The selections leaned strongly toward fall and winter seasonal, not surprising for an early November beer festival. With some of the new brewers, it was a little hard to grasp whether they were pouring flagship beers or something new. Tennessee’s restrictions on alcohol by volume also impact what could be served, so nothing high-gravity. But that’s fine – we can only judge what we’re poured. While the results were all over the board, a number of brews outran the field.

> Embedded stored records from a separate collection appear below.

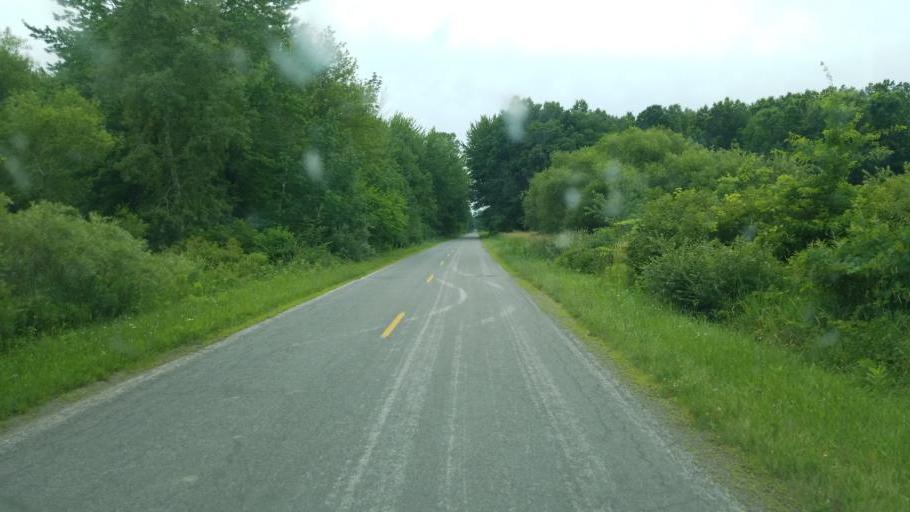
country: US
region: Ohio
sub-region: Trumbull County
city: Cortland
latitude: 41.4246
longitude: -80.7769
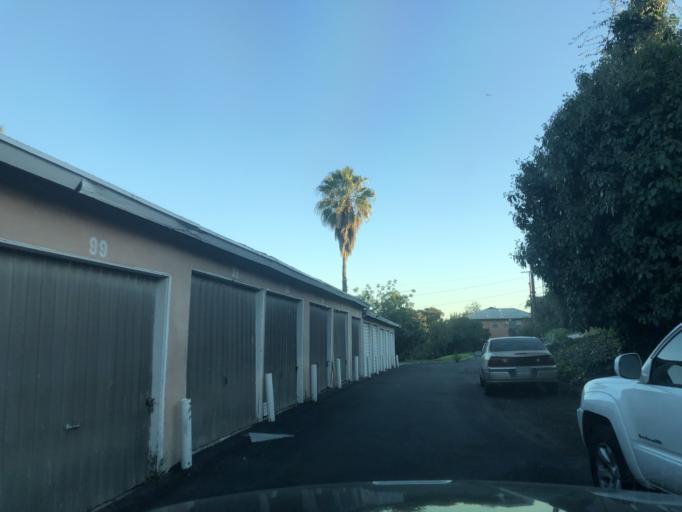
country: US
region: California
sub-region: Los Angeles County
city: Ladera Heights
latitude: 33.9894
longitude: -118.3618
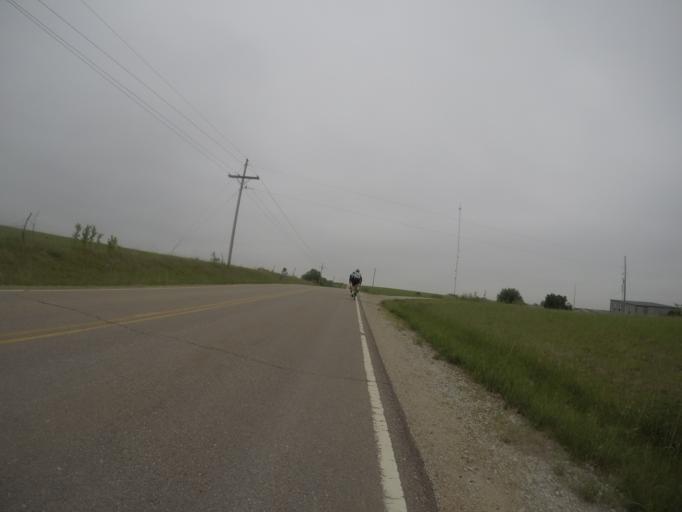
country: US
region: Kansas
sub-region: Pottawatomie County
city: Westmoreland
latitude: 39.5222
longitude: -96.3130
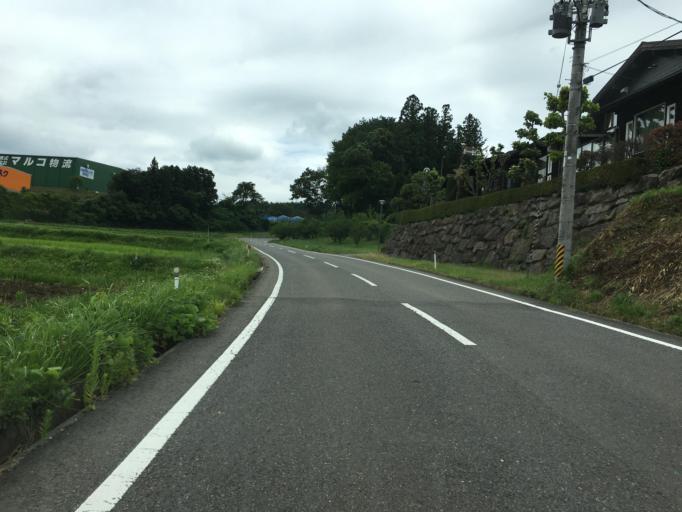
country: JP
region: Fukushima
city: Nihommatsu
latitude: 37.5777
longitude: 140.4280
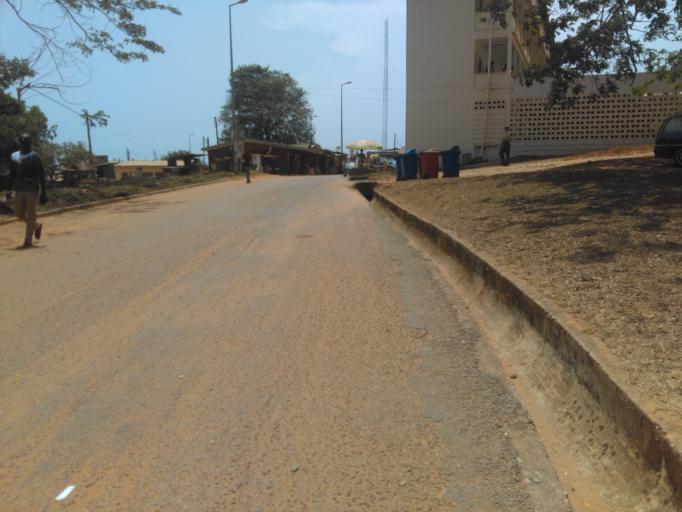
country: GH
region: Central
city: Cape Coast
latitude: 5.1039
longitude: -1.2857
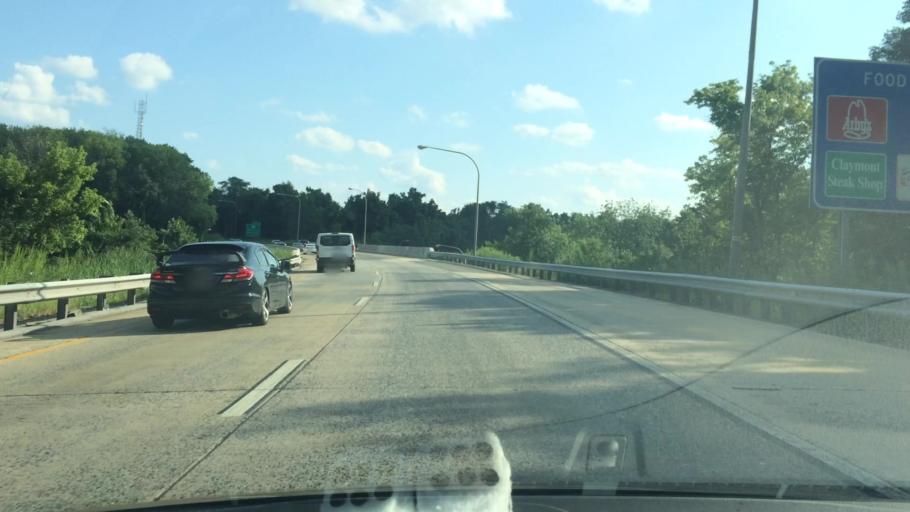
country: US
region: Delaware
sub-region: New Castle County
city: Claymont
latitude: 39.8141
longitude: -75.4554
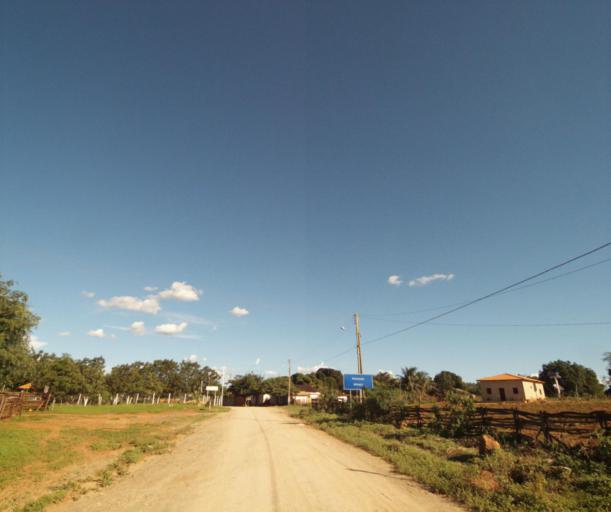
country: BR
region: Bahia
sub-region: Carinhanha
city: Carinhanha
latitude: -14.2723
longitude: -44.5183
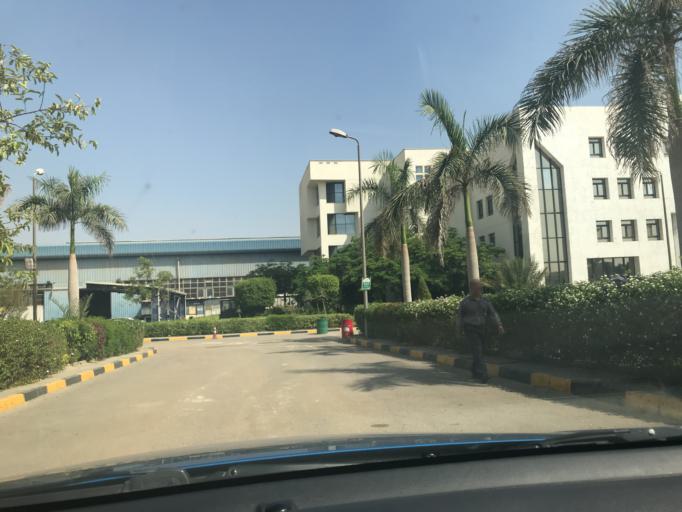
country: EG
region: Eastern Province
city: Bilbays
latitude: 30.2471
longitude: 31.7588
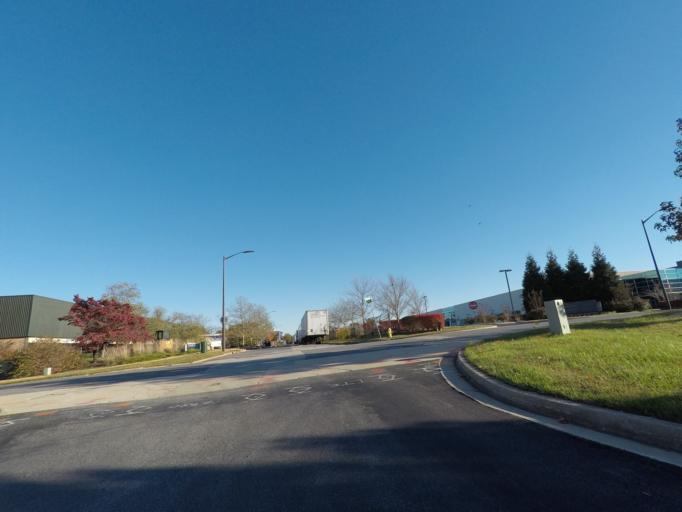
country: US
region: Maryland
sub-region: Howard County
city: Hanover
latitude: 39.1765
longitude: -76.7312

The best beer I tasted was Blackstone’s Wet Hop IPA. The man pouring it told me it was the last keg they had. Harvested in Washington’s Yakima Valley and immediately flown to Nashville and brewed, the Citra-hop-based beer was downright beautiful. Earthy with strong notes of pine resin, spruce needles, tangerine and other amplified hop flavors, Wet Hop easily won my Best in Show.

Sparta-based Calfkiller had one of the festival’s best lineups. One of the brewery founders told me the coffee was still warm when added to the stout. It was undeniably powerful and gave the stout new complexities. Another revelation was Old Henry, Calfkiller’s J. Henry Mild aged in a Corsair Triple Smoke barrel that had been used five times.

Memphis had three participants – Ghost River, Memphis Made and Wiseacre. Ghost River offered  Midnight Magic and a very light blonde ale. Memphis Made poured a kolsch and an amber ale, while the Wiseacre produced a decent hop-forward IPA and a saison with esters, lemon-citrus aromas and creamy textures.

Murfreesboro represented itself well with its two local brewers. O’Possum’s Brewery and Pub presented well with a Dry Irish Stout and an excellent Dunkelweiss perfect for autumn days. Mayday had its standard red ale (Angry Redhead) alongside Wild Redhead, which spent extra time in a whiskey barrel.

The barrel-aged entries frequently stood out from the pack. Tennessee Brew Works’ Country Roots sweet potato stout turned slightly sour and quite eloquent with some barrel finishing. Black Abbey went the extra mile with its Rum-Barrel Special, an aged version of its Belgian-style mild, Calfkiller’s take on the table beer imbibed by Trappist monks.

I’m forgetting the brewer (a program would have been nice), but one of my last tastes included a sublime sweet potato pumpkin ale. It had great gourd flavors but doubt I could have finished more than the allotted six ounces.

As closing time loomed for the festival, we felt a bit “beered out.” With most of the seasonals on the heavy side, that wasn’t surprising.

Maybe in springtime, the guild can showcase a different side of its members’ brew. Hopefully the attendance numbers can justify another round. For now, I'm glad we got acquainted with some new favorites and rare brews crafted in Nashville.